• **Set of tasks**:
(1) Please copy the passage of the article on Sam Gyimah word for word, starting at "It may well" and ending at "and VC pay.".
(2) Write out all the rows below again with "image" renamed to "view" and nothing else changed. Leave the pictures out of your answer.

• **Reading text**:

=== Section Start ===

Former civil servant Andrew Greenaway described the entry of a new minister to a department in memorable terms.
“New ministers bring new energy into government. What these senior civil servants need to determine quite quickly is what sort of energy their new boss brings. It could be nuclear: excellent in principle, but potentially accompanied by dark and catastrophic consequences. Or solar: intense, intermittent and expensive. It may be limitless wind.”
It may, of course, be that a new minister is more like a hydro-electric storage facility – taking energy out of a system in hysteresis and storing it for future use as required. In the nicest possible way, we predict that this may be the role of Sam Gyimah as Minister for Higher Education – to calm down a sector that has lurched from media storm to media storm since the snap election.
Who is Sam Gyimah?
The new higher education minister studied PPE at Somerville College, Oxford and was president of the Oxford Union in the Michaelmas Term of 1997. But his university career was dogged by money concerns – Sarah Cassidy at the Independent tells us that “At the end of Sam Gyimah’s first year at Oxford University his finances were in a mess. His student grant was gone and the rent on his Oxford college room was due. He simply couldn’t afford to pay.” Happily, he was able to reach an accommodation with the Bursar, and the college converted his fees into a loan, payable after graduation. He’s still a member of the Somerville College Development Board, helping raise bursaries for under-privileged students
He spent some time as an investment banker, before moving into the recruitment industry – setting up a number of companies, and being voted CBI Entrepreneur of the Future in 2005. He also worked with Conservative think-tank The Bow Group in 2005, editing the influential “From the Ashes…: The Future of the Conservative Party”, which included contributions from Theresa May, David Willetts, David Cameron, and Michael Gove. He became chair of the Bow Group in 2006-2007, following in the footsteps of new Education Secretary Damian Hinds who held the role from 2001-2002.
As one of David Cameron’s “A-list” candidates, he became MP for East Surrey in 2010. He touched again on his financial struggles at Somerville during his maiden speech, which primarily focused on the perceived weaknesses of George Osborne’s budget. His ministerial career began as Parliamentary Private Secretary to David Cameron, and took in junior roles as a whip, at the Treasury and the Cabinet Office. His first job in Education was as Under-secretary for Childcare and Education, a role he held for a little over a year before being moved by Theresa May to a prisons role in the Ministry of Justice.
Instinctively on the moderate wing of the party, Gyimah campaigned for a Remain vote in the 2016 referendum. However, he has never rebelled in a Commons vote. He did not speak at all during any of the Higher Education and Research Act debates, and has largely stayed off the topic of universities in parliament – excepting some entertaining sledging around voter registration in a 2015 Opposition Debate, some of which later found use in a blog in November last year. It is perhaps as a debater that Gyimah is best known in the house, regularly contributing to the filibustering of Private Member’s bills.
One historical note – we’ve now had a male minister with responsibility for universities for the last fifteen years.
What’s in his in-tray?
It may well be that he’s been told the heavy lifting has all been done, with HERA, UKRI and the OfS making for the biggest machinery changes in the HE system for a generation. In this version of events, all he has to do is keep the various trains running on the tracks laid out by Jo Johnson – and try to avoid unforced public errors like the Toby Young debacle. His role will be to calm down a political hotspot, taking the heat out of the debates on fees and VC pay.

=== Section End ===

• **Recorded data**:

=== Section Start ===

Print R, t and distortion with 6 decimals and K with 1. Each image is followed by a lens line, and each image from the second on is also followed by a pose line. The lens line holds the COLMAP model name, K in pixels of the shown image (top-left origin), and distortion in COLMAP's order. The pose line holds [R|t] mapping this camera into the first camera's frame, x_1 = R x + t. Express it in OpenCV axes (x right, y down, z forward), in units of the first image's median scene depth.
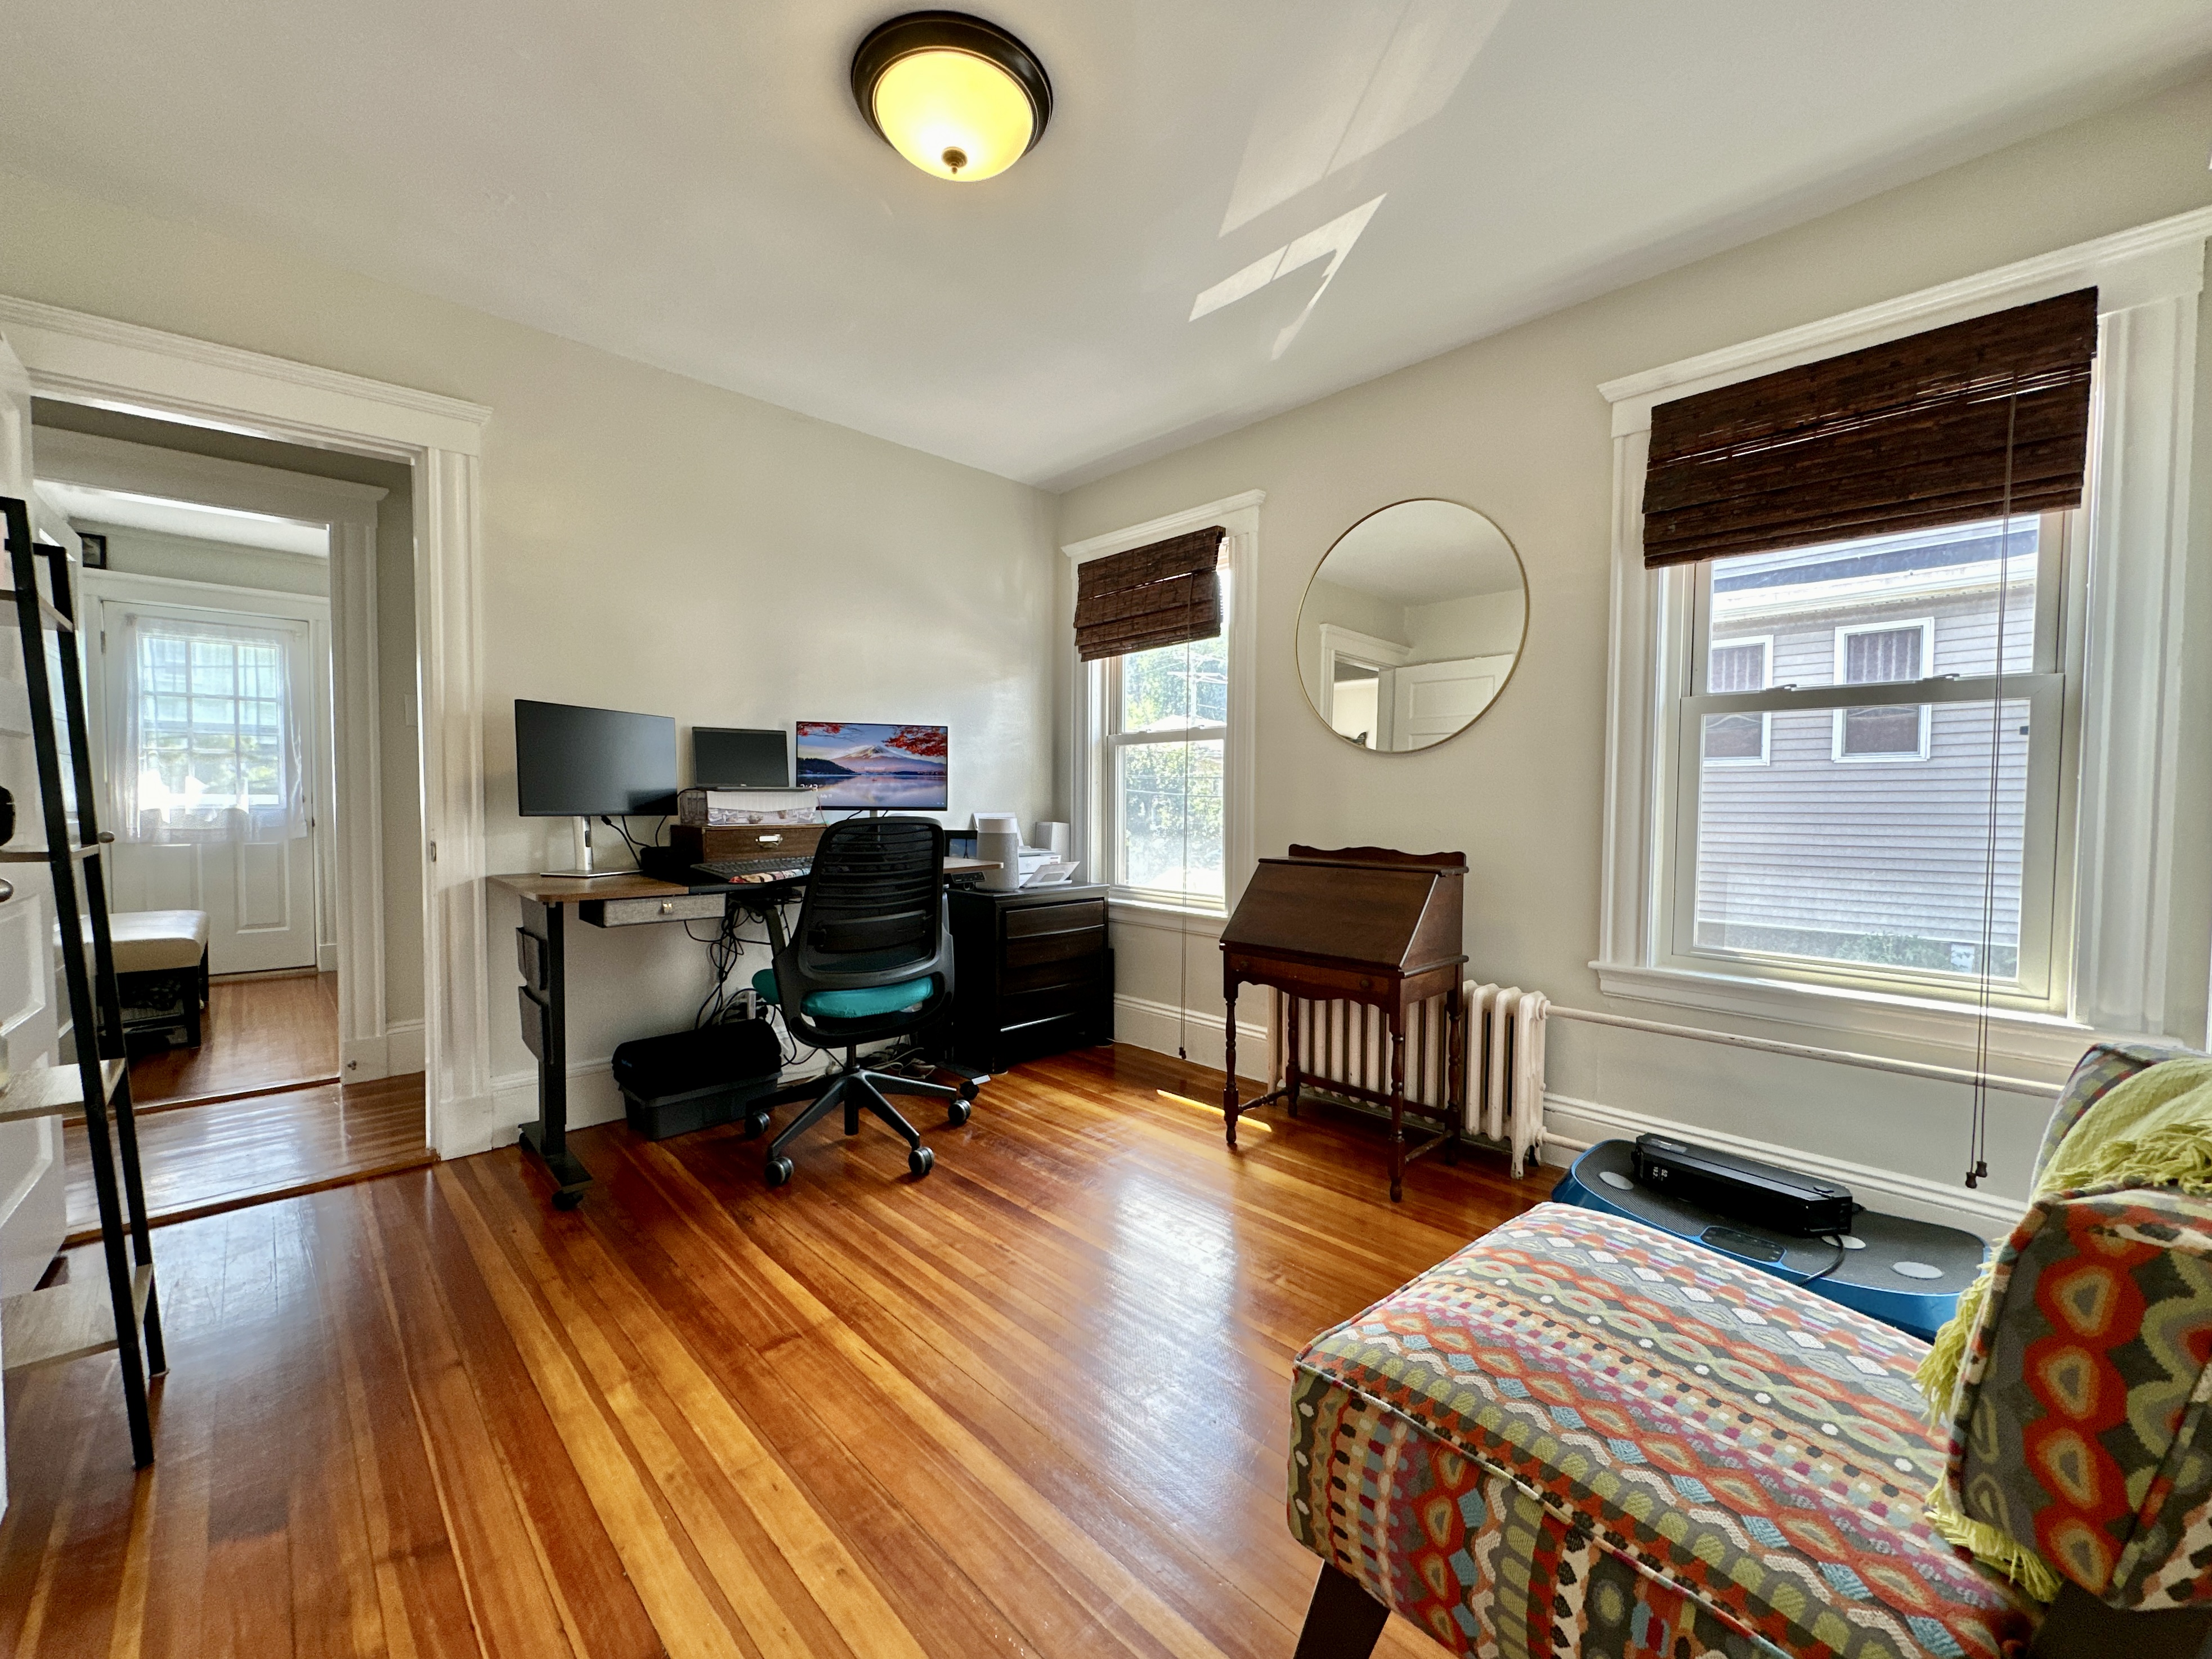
lens RADIAL K [[899.6, 0, 1106.0], [0, 899.6, 829.5], [0, 0, 1]] dist [-0.001463, -0.000789]
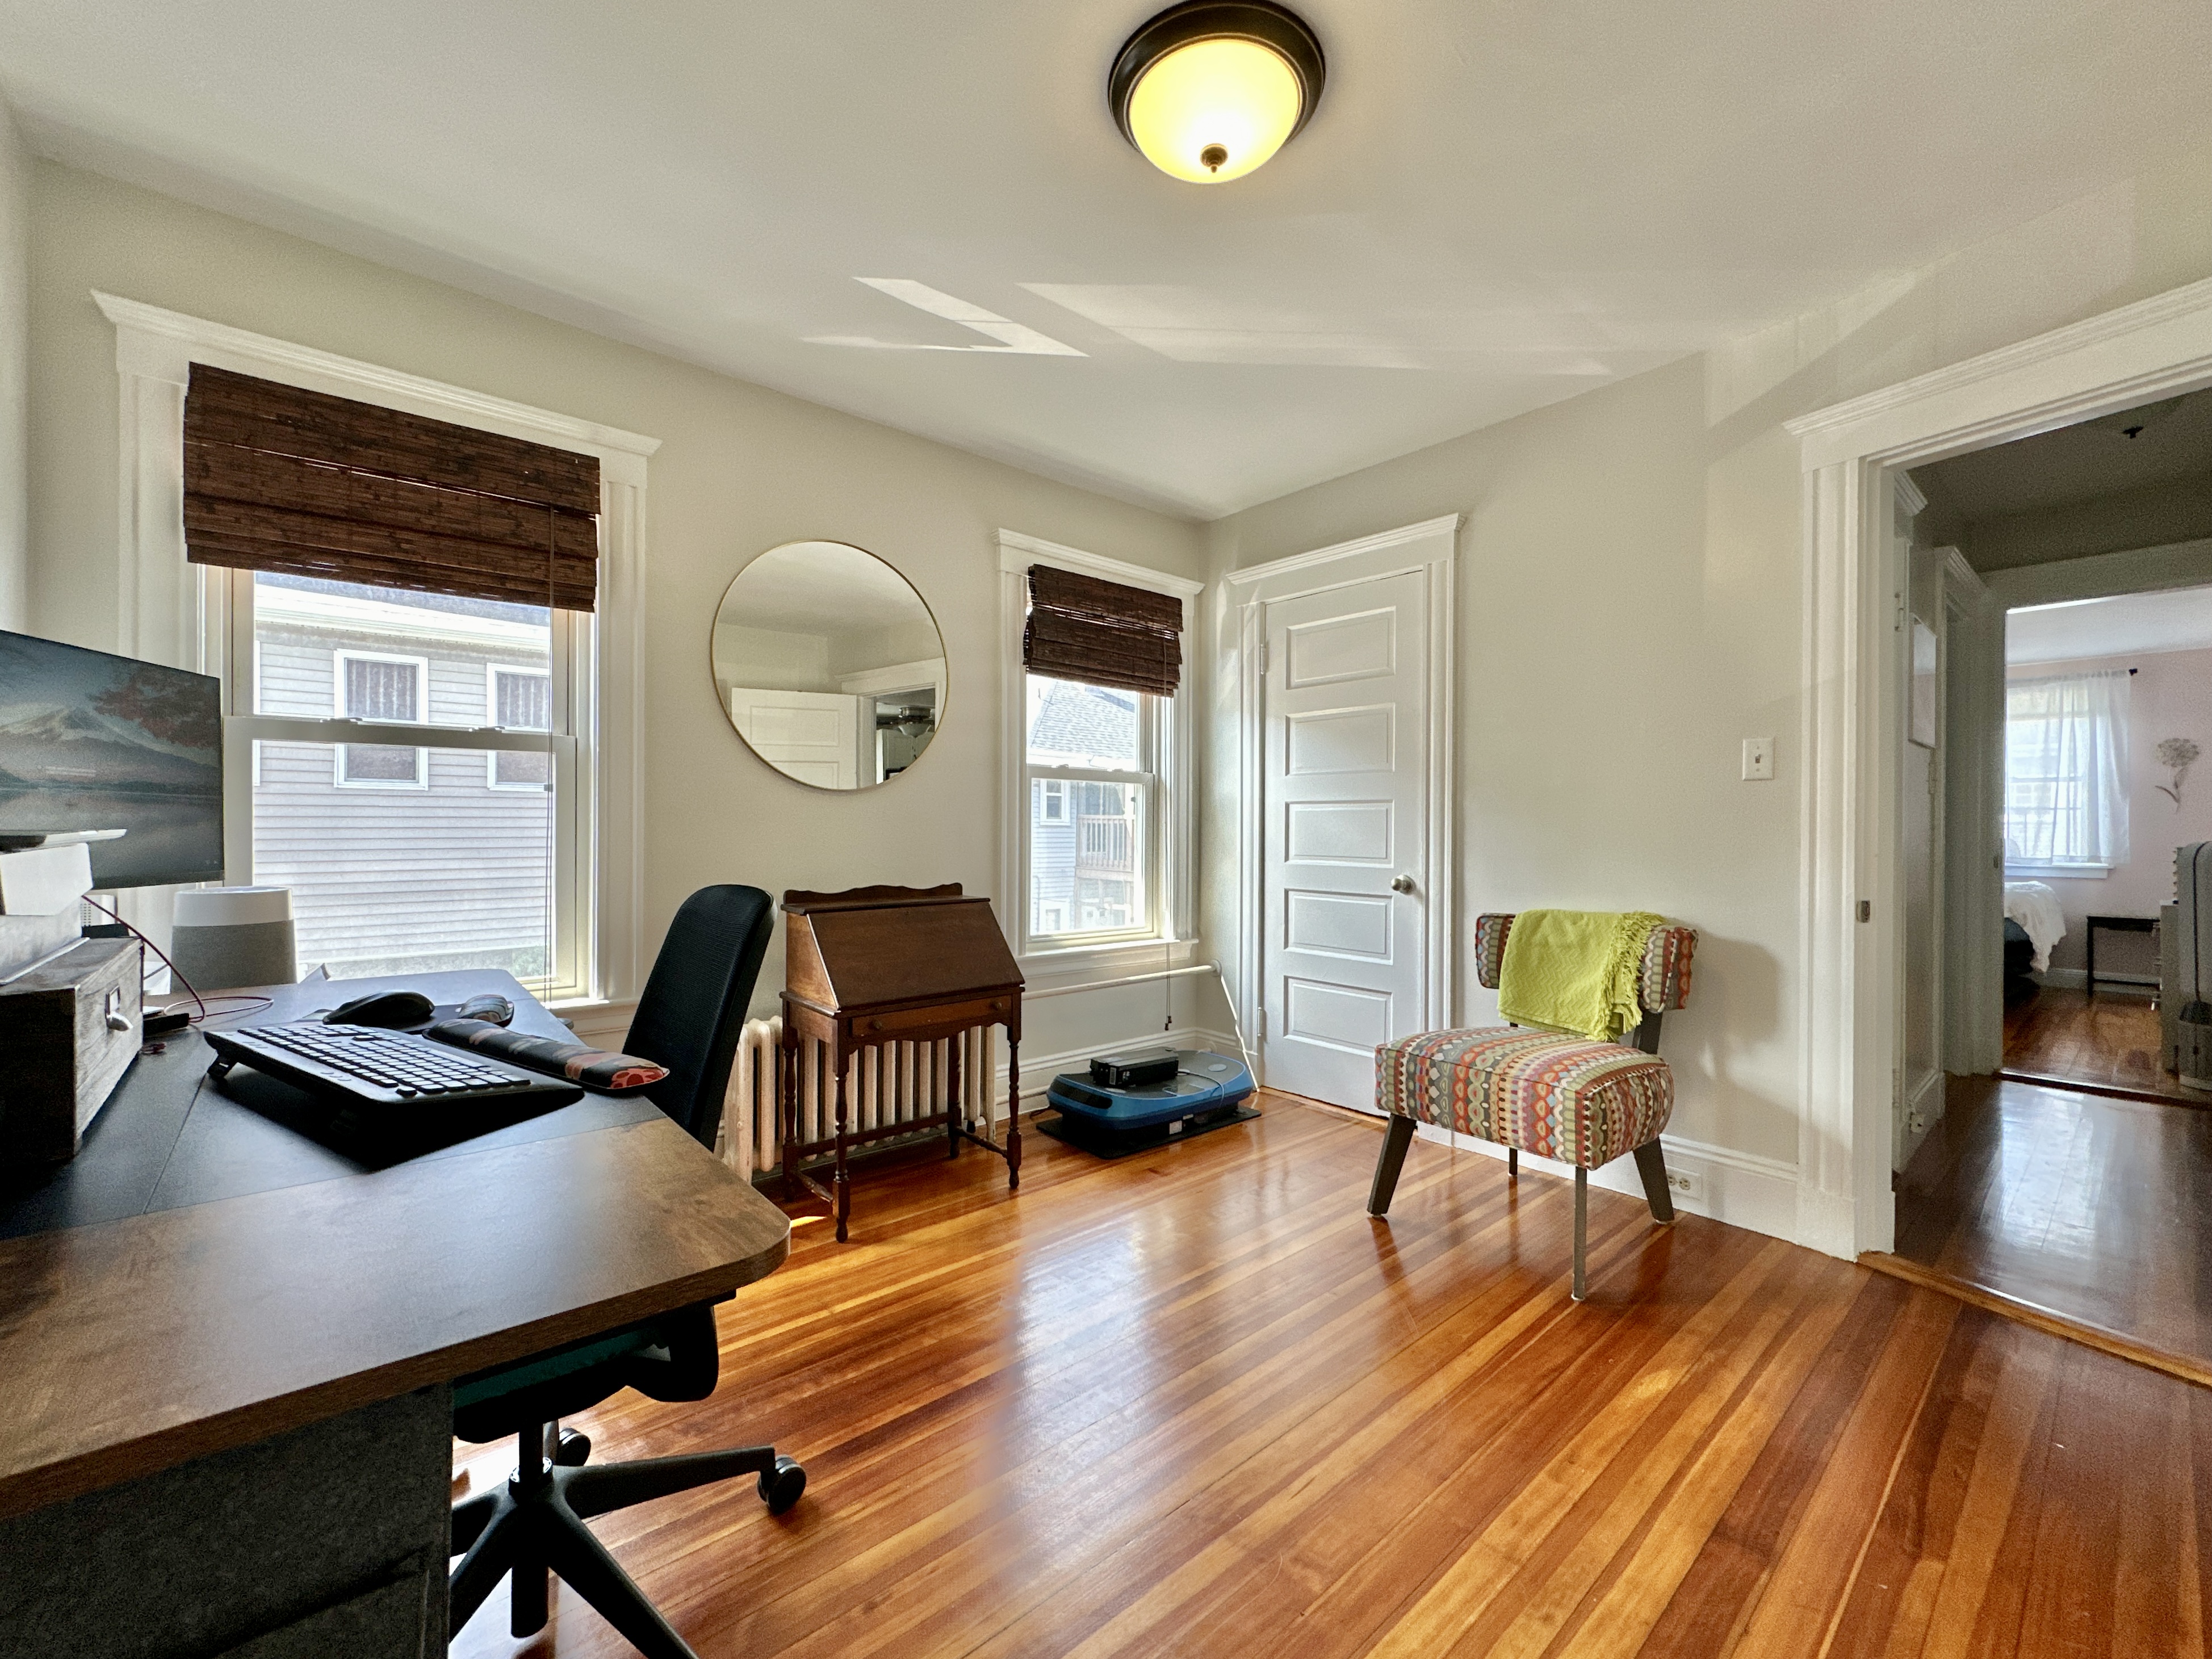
lens RADIAL K [[906.2, 0, 1106.0], [0, 906.2, 829.5], [0, 0, 1]] dist [-0.009913, -0.000194]
pose [[0.049336, -0.007433, 0.998755, -0.727977], [0.032391, 0.999458, 0.005838, -0.041543], [-0.998257, 0.032063, 0.049550, 0.717016]]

=== Section End ===

• **Task-by-task outputs**:
(1)
It may well be that he’s been told the heavy lifting has all been done, with HERA, UKRI and the OfS making for the biggest machinery changes in the HE system for a generation. In this version of events, all he has to do is keep the various trains running on the tracks laid out by Jo Johnson – and try to avoid unforced public errors like the Toby Young debacle. His role will be to calm down a political hotspot, taking the heat out of the debates on fees and VC pay.

(2)
Print R, t and distortion with 6 decimals and K with 1. Each view is followed by a lens line, and each view from the second on is also followed by a pose line. The lens line holds the COLMAP model name, K in pixels of the shown view (top-left origin), and distortion in COLMAP's order. The pose line holds [R|t] mapping this camera into the first camera's frame, x_1 = R x + t. Express it in OpenCV axes (x right, y down, z forward), in units of the first view's median scene depth.
lens RADIAL K [[899.6, 0, 1106.0], [0, 899.6, 829.5], [0, 0, 1]] dist [-0.001463, -0.000789]
lens RADIAL K [[906.2, 0, 1106.0], [0, 906.2, 829.5], [0, 0, 1]] dist [-0.009913, -0.000194]
pose [[0.049336, -0.007433, 0.998755, -0.727977], [0.032391, 0.999458, 0.005838, -0.041543], [-0.998257, 0.032063, 0.049550, 0.717016]]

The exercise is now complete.